[MATERIAL PROVIDED Boundary: Start]

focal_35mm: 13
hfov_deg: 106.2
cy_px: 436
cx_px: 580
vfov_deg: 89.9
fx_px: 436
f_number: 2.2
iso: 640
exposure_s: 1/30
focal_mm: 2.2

[MATERIAL PROVIDED Boundary: End]
[MATERIAL PROVIDED Boundary: Start]

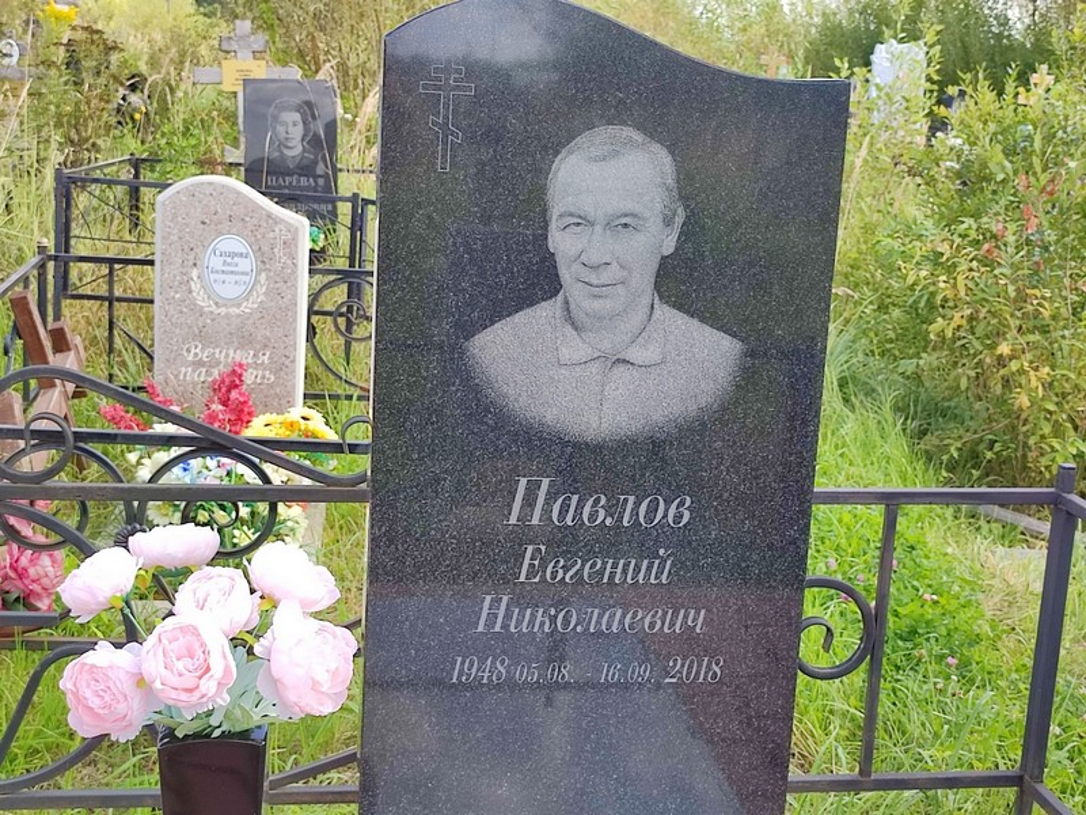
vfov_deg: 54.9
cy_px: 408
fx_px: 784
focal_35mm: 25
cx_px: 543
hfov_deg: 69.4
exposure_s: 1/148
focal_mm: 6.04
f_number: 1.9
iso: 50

[MATERIAL PROVIDED Boundary: End]
[MATERIAL PROVIDED Boundary: Start]

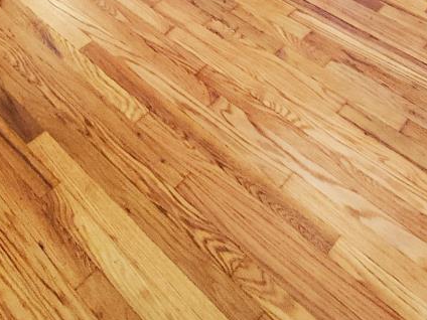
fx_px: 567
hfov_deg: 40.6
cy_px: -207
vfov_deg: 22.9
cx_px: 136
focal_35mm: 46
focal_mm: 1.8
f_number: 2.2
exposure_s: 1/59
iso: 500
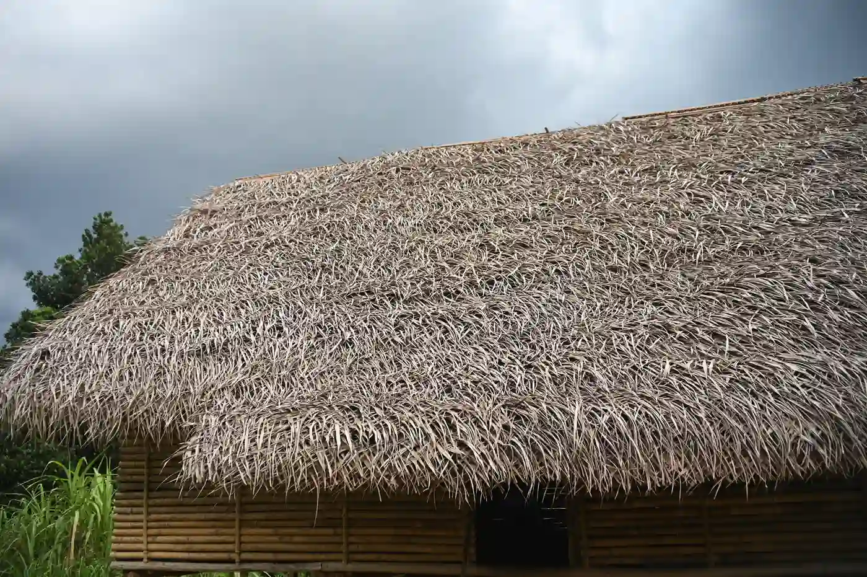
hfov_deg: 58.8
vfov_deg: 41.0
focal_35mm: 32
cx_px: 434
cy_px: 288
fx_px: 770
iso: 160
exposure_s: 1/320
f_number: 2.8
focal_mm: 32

[MATERIAL PROVIDED Boundary: End]

- _ABOUT THIS TASK_: Restate the lines above from the one containing "cy_px: -207" through the one containing "focal_mm: 32", inclusive, exactly and without pictures.

- _RESULT OF THE EXERCISE_:
cy_px: -207
vfov_deg: 22.9
cx_px: 136
focal_35mm: 46
focal_mm: 1.8
f_number: 2.2
exposure_s: 1/59
iso: 500
hfov_deg: 58.8
vfov_deg: 41.0
focal_35mm: 32
cx_px: 434
cy_px: 288
fx_px: 770
iso: 160
exposure_s: 1/320
f_number: 2.8
focal_mm: 32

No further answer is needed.